Tetra Tech Architects & Engineers (TAE), based in Ithaca, combined with another business within Tetra Tech that provided services including land development, transportation planning and design, remediation, assessment and compliance, water and wastewater engineering, and natural-resources management and permitting.

The move added the other unit’s services to TAE’s architecture and engineering offerings and brought 60 new employees. TAE now employs 160 people, including 75 in Ithaca and Syracuse.

TAE also now has offices in Massachusetts, New Hampshire, and Connecticut as a result of the combination.

“It’s really a strategic move to continue growth,” Kevin Terry, vice president of operations, says of the combination with the other Tetra Tech business unit.

The two businesses’ services match well and will complement each other, he adds. Both units’ existing customers will now have access to a wider range of services, and the more extensive offerings should help TAE capture new work.

TAE has worked frequently on school projects over its history and expects to grow that business in New England, says Maria Livingston, director of business development. TAE is able to provide both architecture and engineering services for school clients, offering an attractive option, she adds.

The new services will only improve that advantage, she says.

The combination with the new business unit should also get TAE in front of clients in new sectors, Terry says. The other business unit, which was based in Massachusetts, worked frequently with municipal and state level governments and with developers.

The combination should help grow TAE in Central New York, Terry says. The unit frequently handles work for clients from around the country from its Ithaca base.

In addition to Syracuse and Ithaca, TAE has offices in Rochester, Albany, and Farmingdale, N.Y.; San Antonio, Texas; Seattle, South Seattle, and Richland, Wash.; Newark, Del; and Princeton, N.J.

The other major piece of TAE’s business is work with the federal government, Terry says.

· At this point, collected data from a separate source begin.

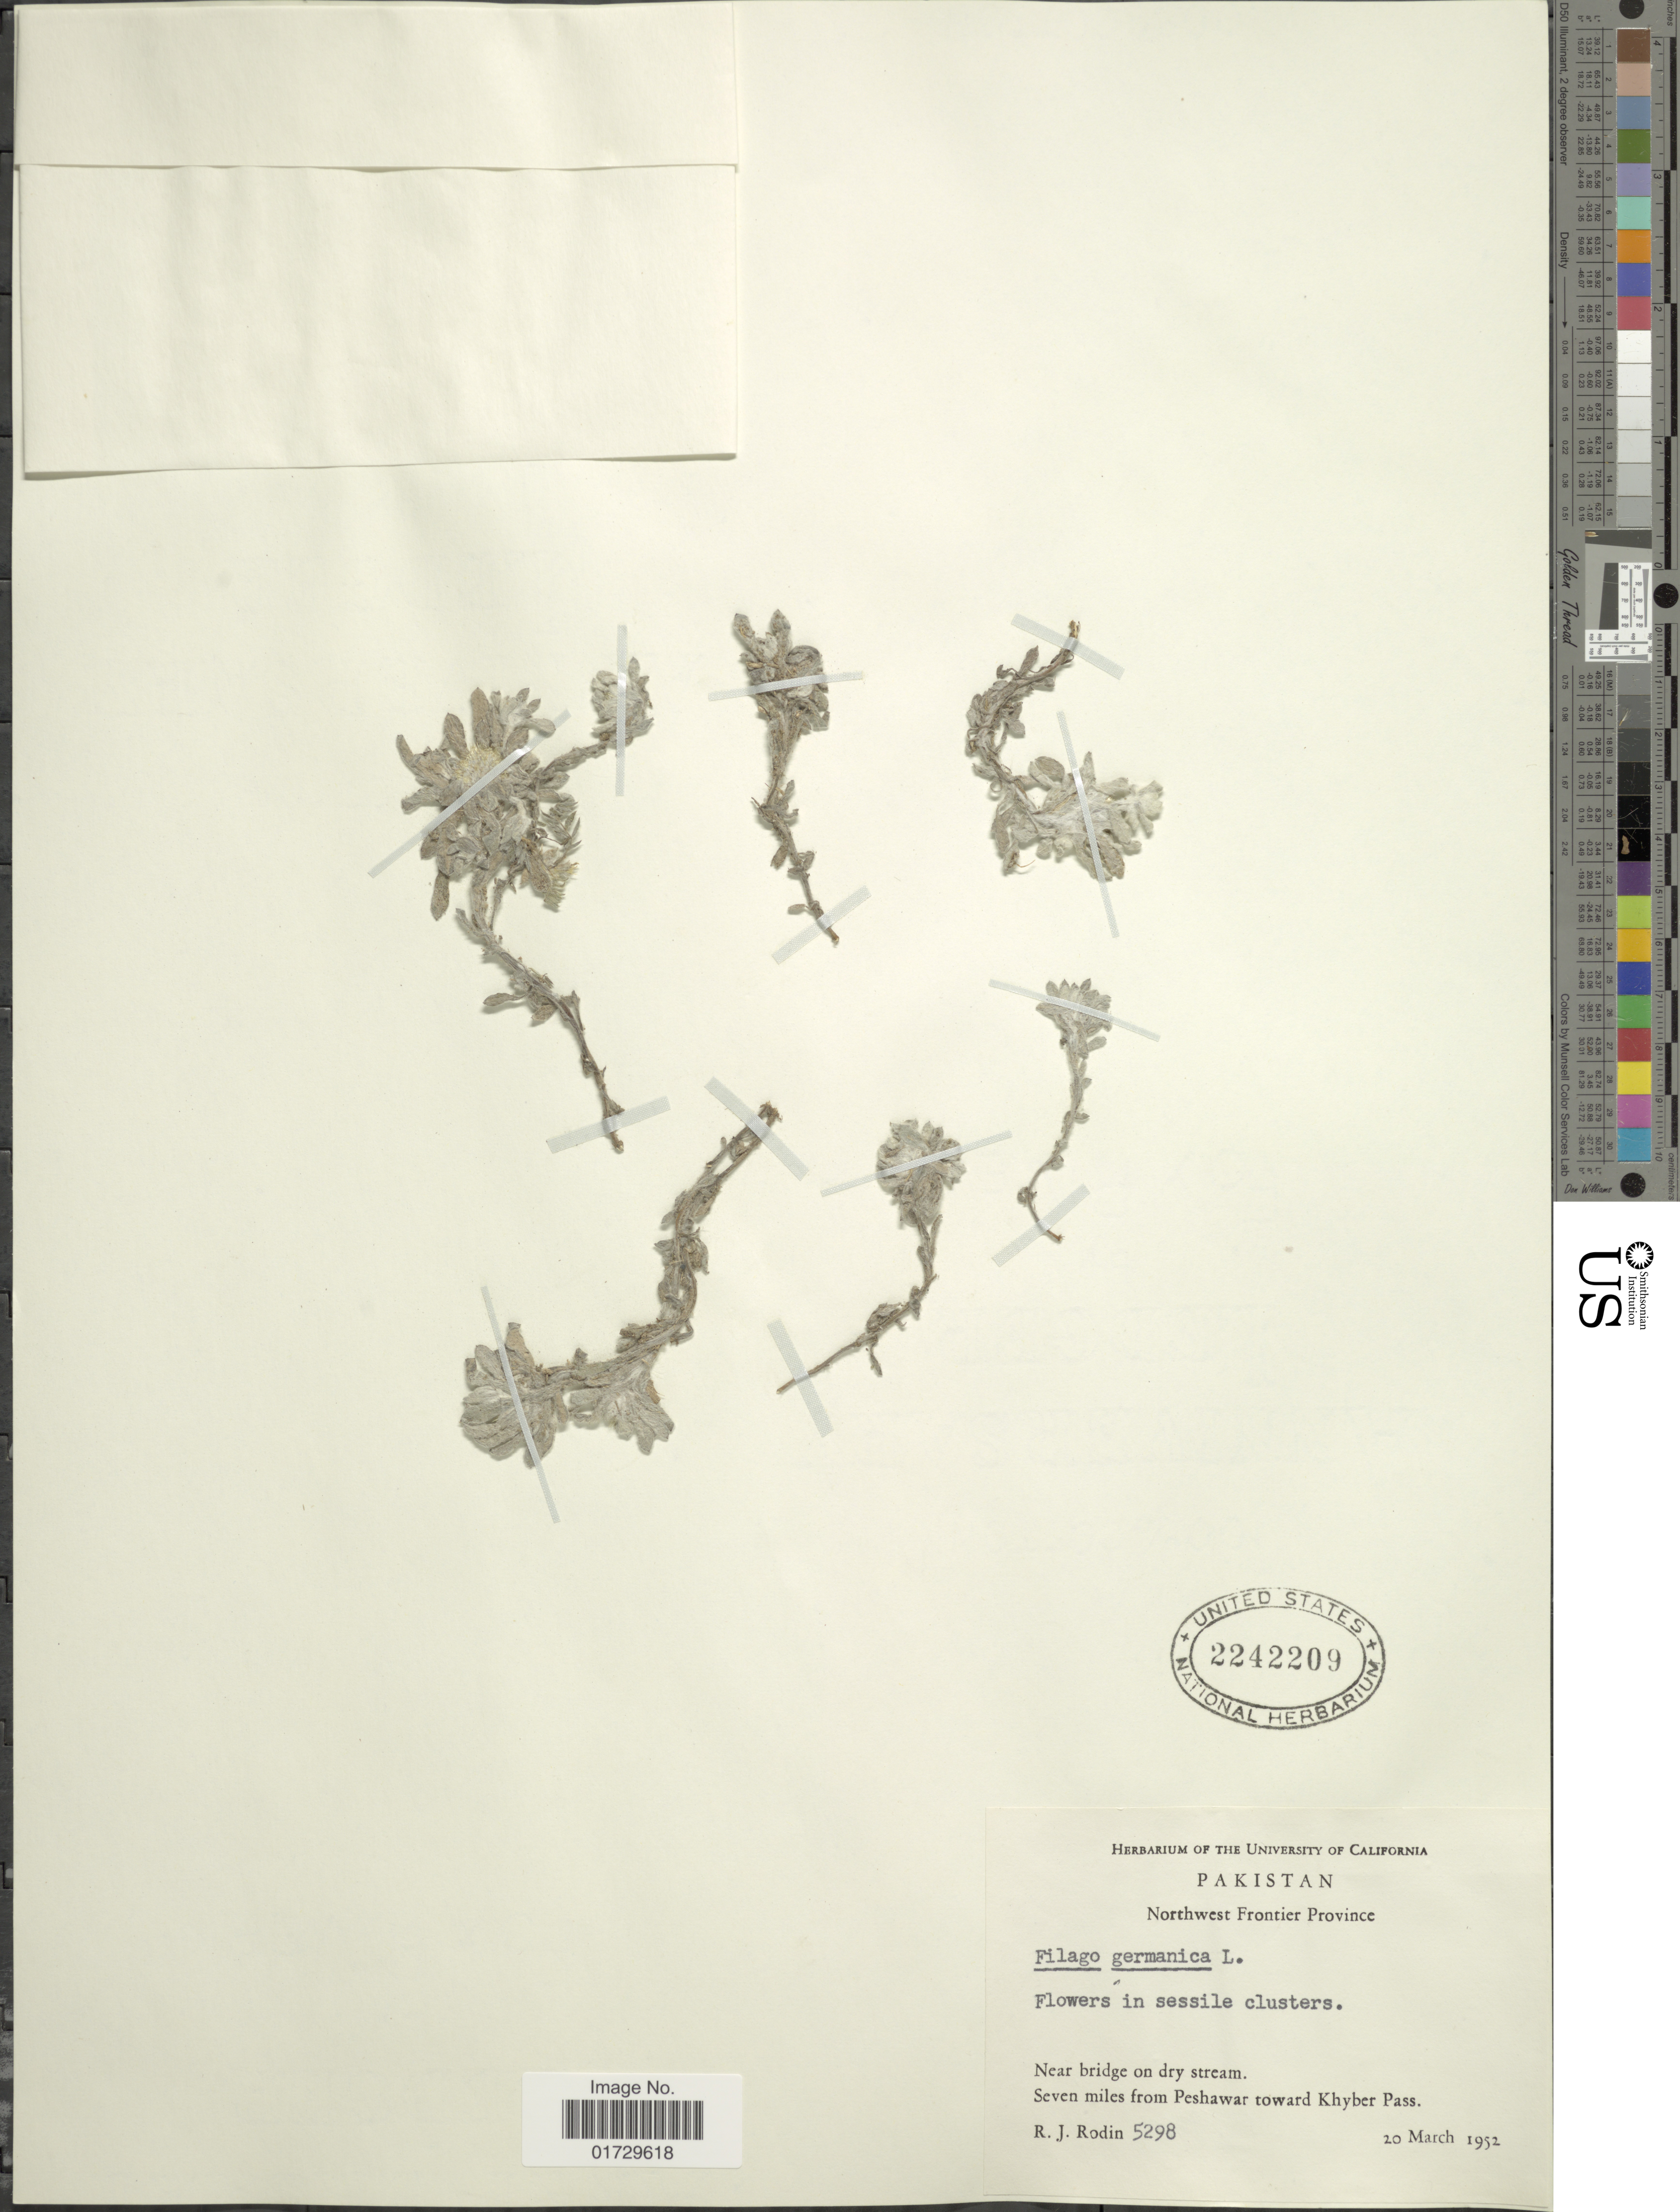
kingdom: Plantae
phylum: Tracheophyta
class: Magnoliopsida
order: Asterales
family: Asteraceae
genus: Filago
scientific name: Filago germanica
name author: (L.) Huds.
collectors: R. J. Rodin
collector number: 5298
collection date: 1952-03-20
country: Pakistan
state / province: Khyber Pakhtunkhwa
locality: Northwest Frontier Provimce. Seven miles from Peshawar toward Khyber Pass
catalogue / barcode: US 2242209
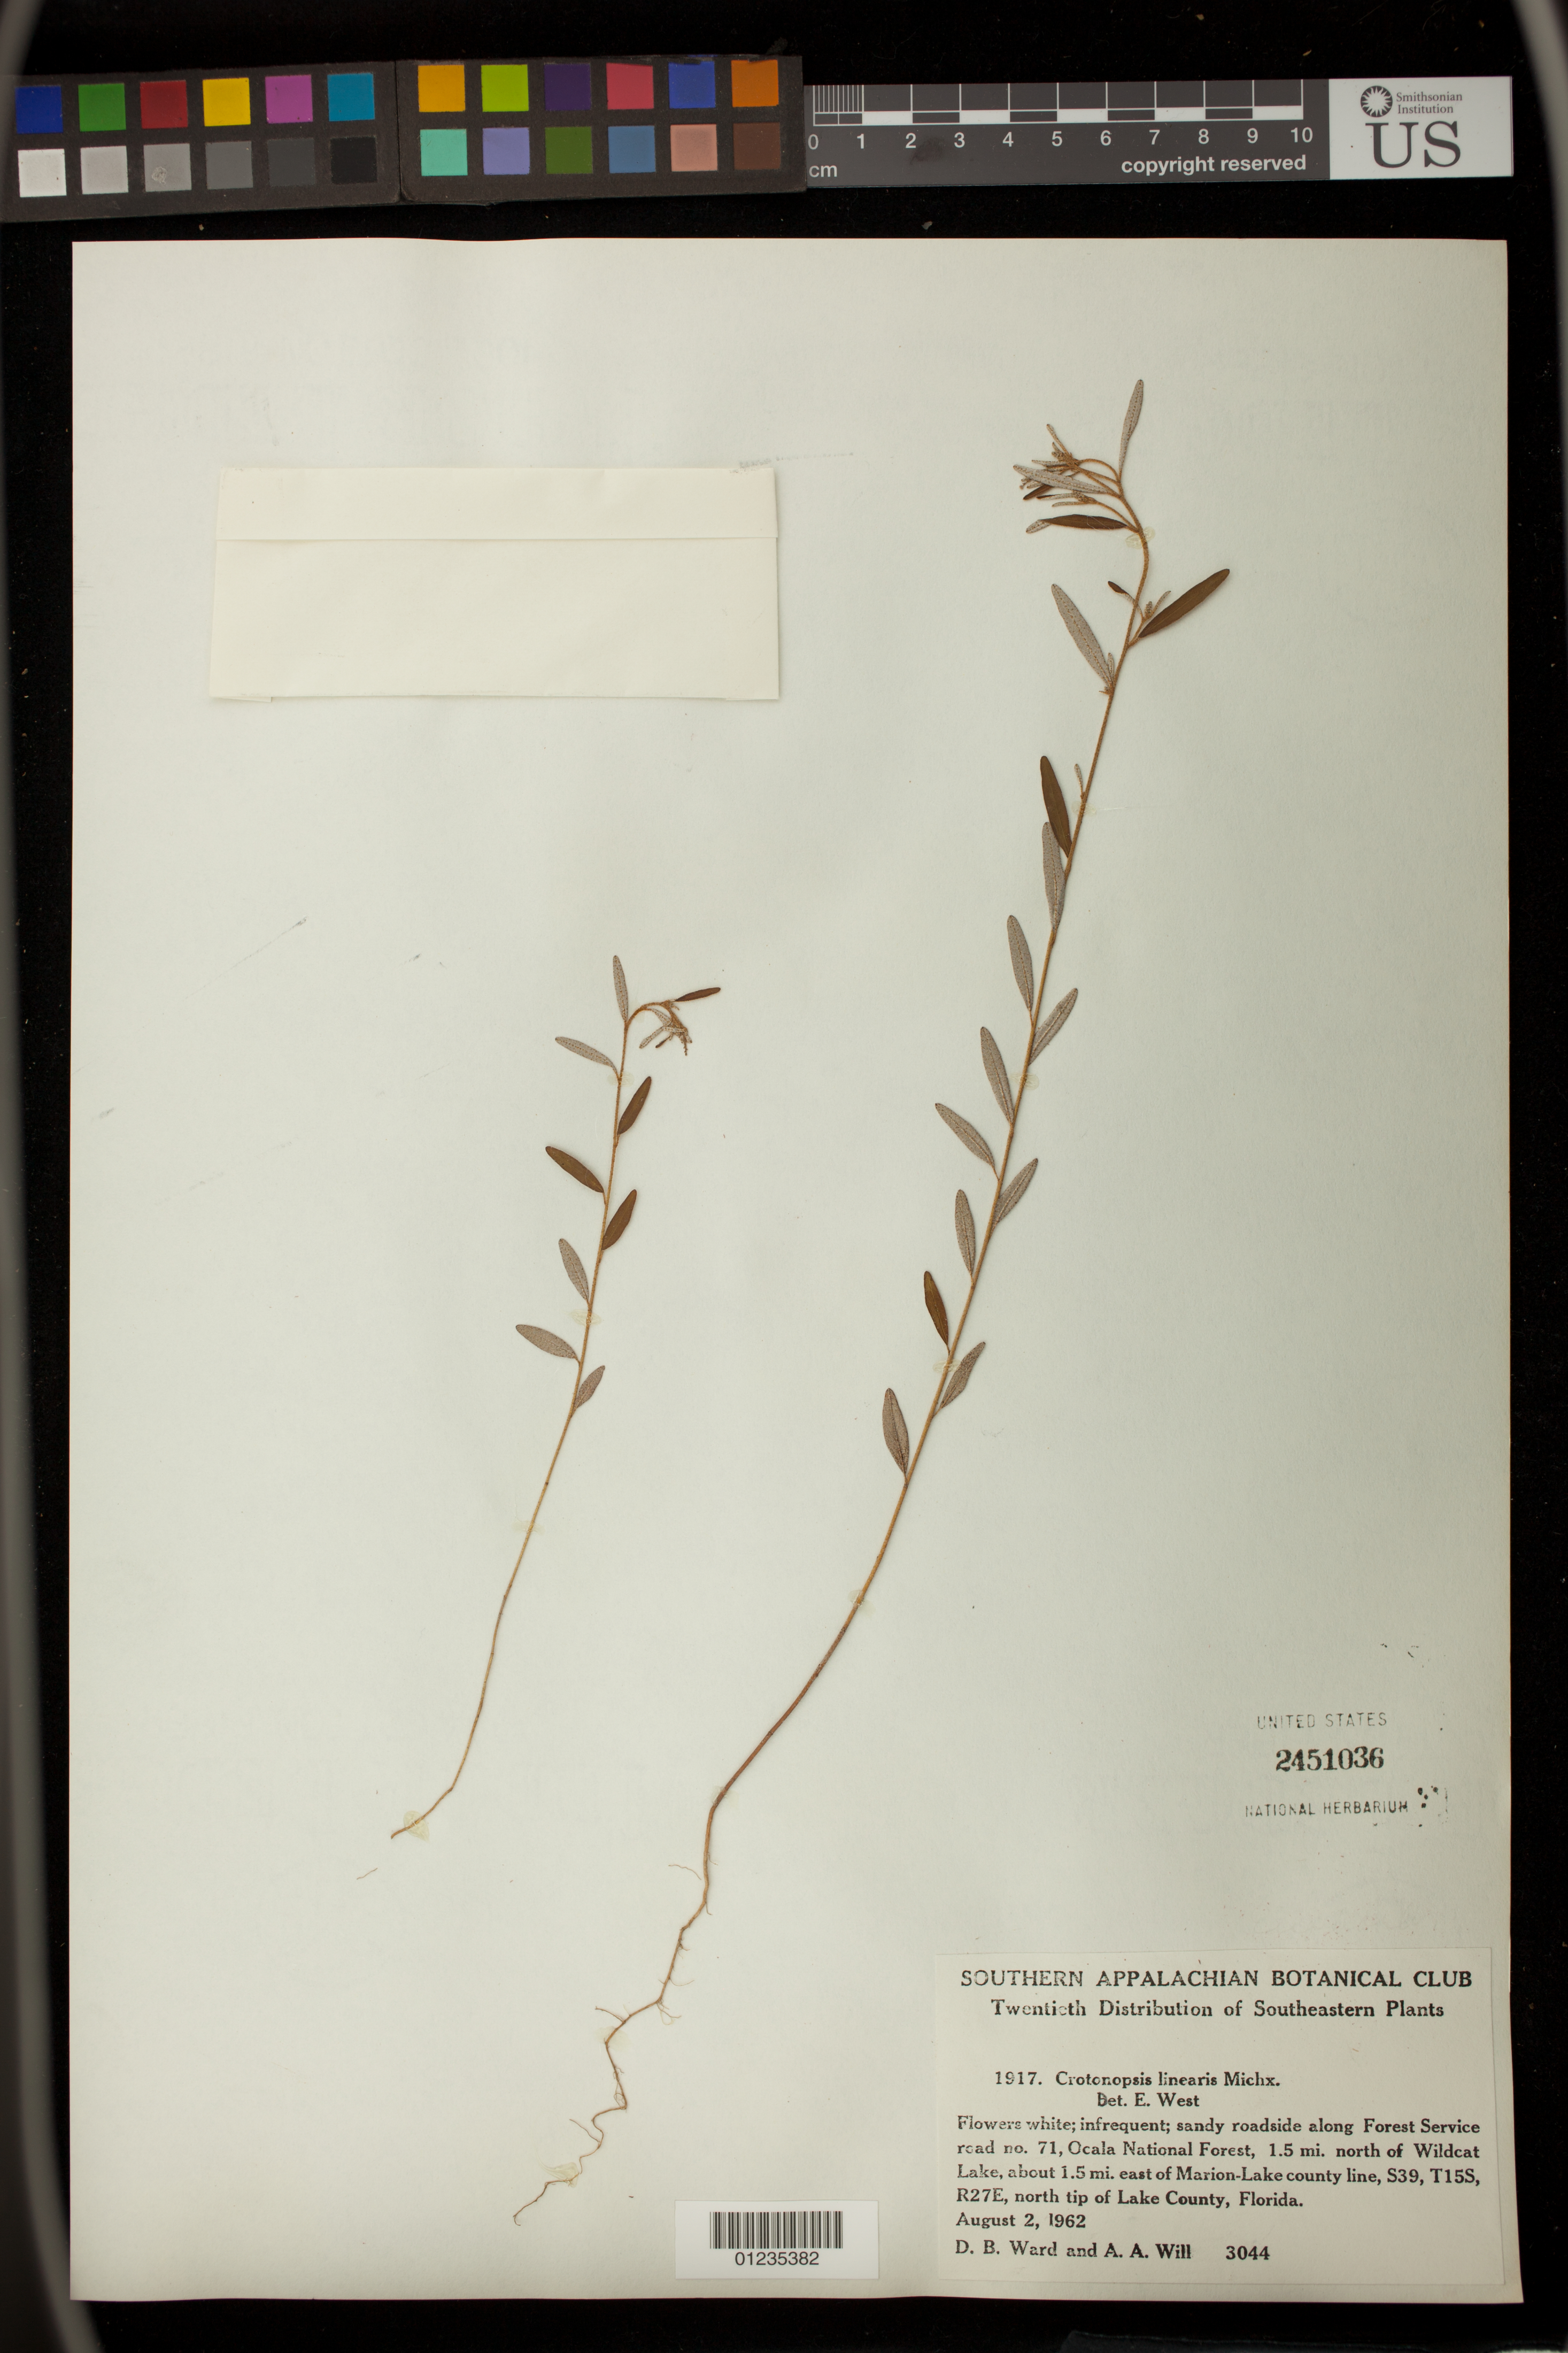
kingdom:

TAE works on projects for agencies such as the Defense Department and State Department around the world and across the United States.

TAE entered that business about five years ago and it has since grown to about half of the unit’s overall work, Terry says.

Working with other business units within Tetra Tech, a project might start off with a study on providing clean drinking water to an area and end with a TAE-designed community center, Livingston says.

Terry notes that the stability provided as a unit within a large, publically traded company has allowed TAE to expand at a time when many businesses are pulling back.

“We’re able to make strategic moves that allow us to move forward and grow,” he says. “This is a great example of that.”

For its fiscal second quarter, which ended April 1, Tetra Tech, Inc. generated revenue of $624.3 million, up from 

$612.6 million a year earlier. The firm earned $22.3 million in the period, up from $17.5 million a year ago.

For the fiscal year that ended Oct. 2, Tetra Tech generated revenue of $2.57 billion, up from $2.2 billion in the previous year. The company produced profit of $90 million, up from $76.8 million a year earlier.

Tetra Tech, Inc., which employs 13,000 people, provides a range of consulting, engineering, program management, construction management, and technical services.